I've never taken sin seriously enough. But now I'm seeing it like Achan. Keep that one thing willingly and resolutely from God, and your whole life could be laid waste. 1 John 1:9 is true, gloriously true for the elect. Who hasn't _abused_ God's grace? However, practically speaking, every time you presumptuously charge on that, and focus more on the logical chain of Rom. 8:28-30 more than your current relationship to God, you are storing up for yourself (quite possibly, not a law I suppose) chastening of the Lord.

God is not mocked.

I've indulged sin before because I knew I had a real faith, and I knew that those who had a real faith would finally persevere and be saved. So, as long as I'm going to be saved, it can't be all that big a deal, right?

It's not worth it. God can put you through many a dungeon of His own, notwithstanding the eternal reality of your salvation, that you would much rather not want to be in. I don't know how else to put it: Only that a few weeks before this severe chastening started, I read, "Be not as the horse or the mule which have no understanding, and must be held in with bit and bridle before they come to you..."

And I didn't fully take it to heart. I should have. So if you're struggling with something, or just steadfastly refusing to repent of something ever so small... repent. I know after about the eighty-fifth justly inflicted lash, I was realizing the value of proactive repentance.

*6) * God is faithful, and He is abundant in long-suffering, goodness, and kindness. He has been better to me over the past few days, moreso than I remotely observed, and were this chastening to last another month, there's a part of me that could understand why. 

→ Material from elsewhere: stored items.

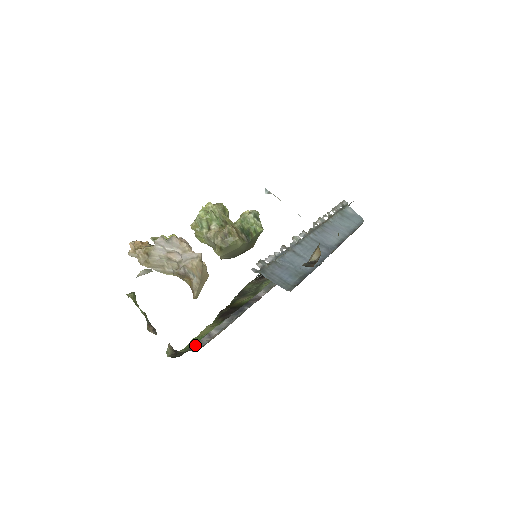
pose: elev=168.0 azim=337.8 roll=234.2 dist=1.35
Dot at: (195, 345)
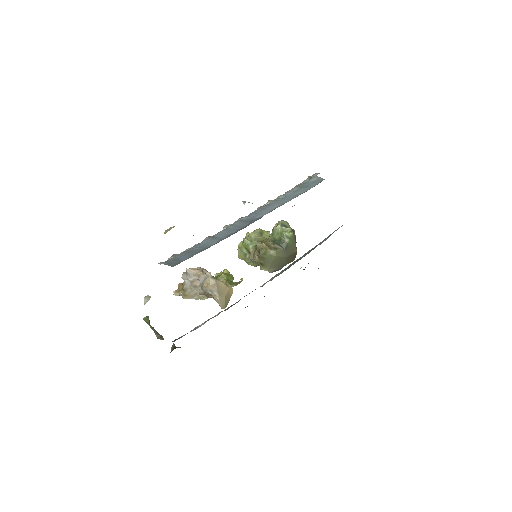
Dot at: (180, 337)
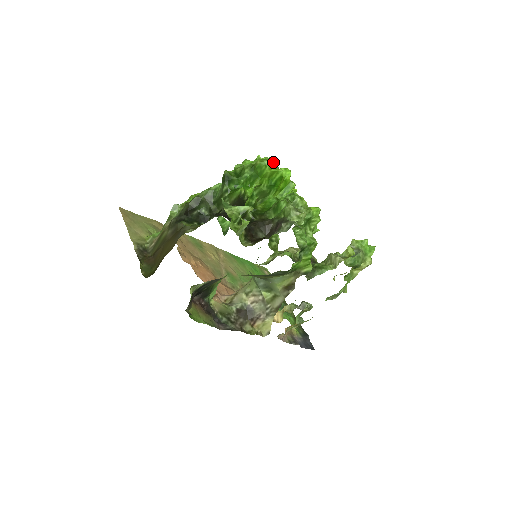
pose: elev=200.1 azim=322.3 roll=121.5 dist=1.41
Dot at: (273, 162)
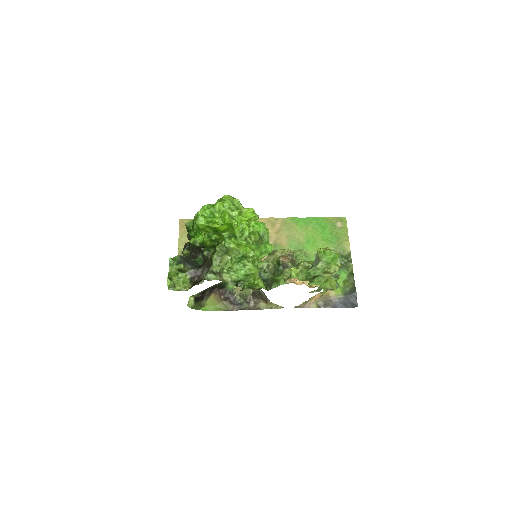
Dot at: (216, 209)
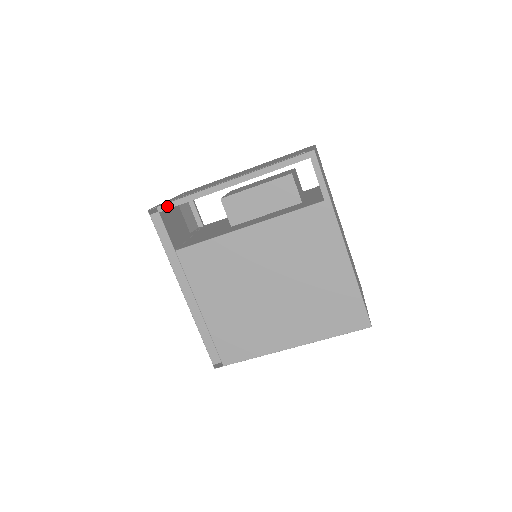
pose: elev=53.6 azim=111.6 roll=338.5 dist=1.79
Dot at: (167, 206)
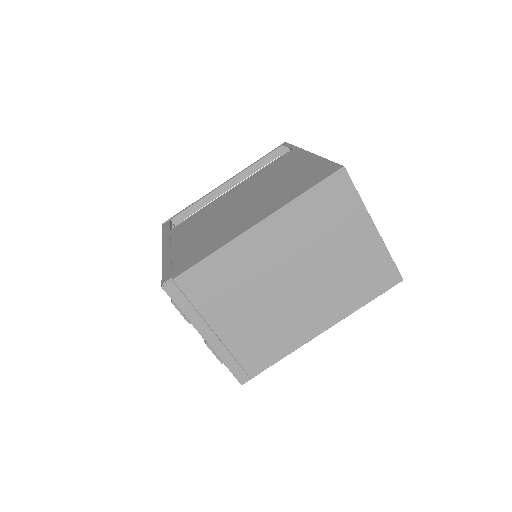
Dot at: (177, 214)
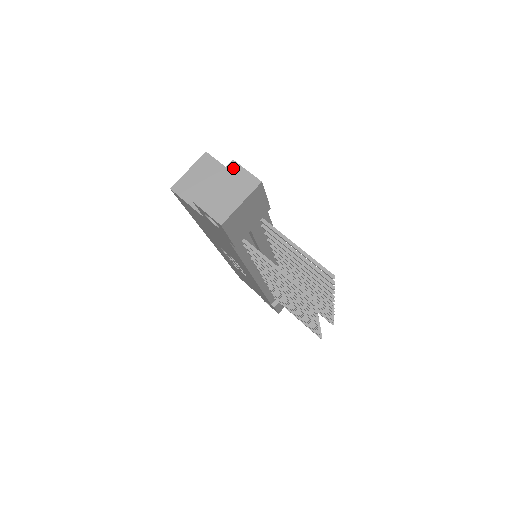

I see the absolute wisdom in leaving me in this darkened state, simply because it makes me fear even the remote possibility of sin, or not taking His law and word very, very seriously. And the few times I've had a good measure of peace in the last couple days, I realized immediately the depravity of my own heart. As God lessens up the reins on me, I instantly just... realize why they were on in the first place, and strive to cleave unto Him.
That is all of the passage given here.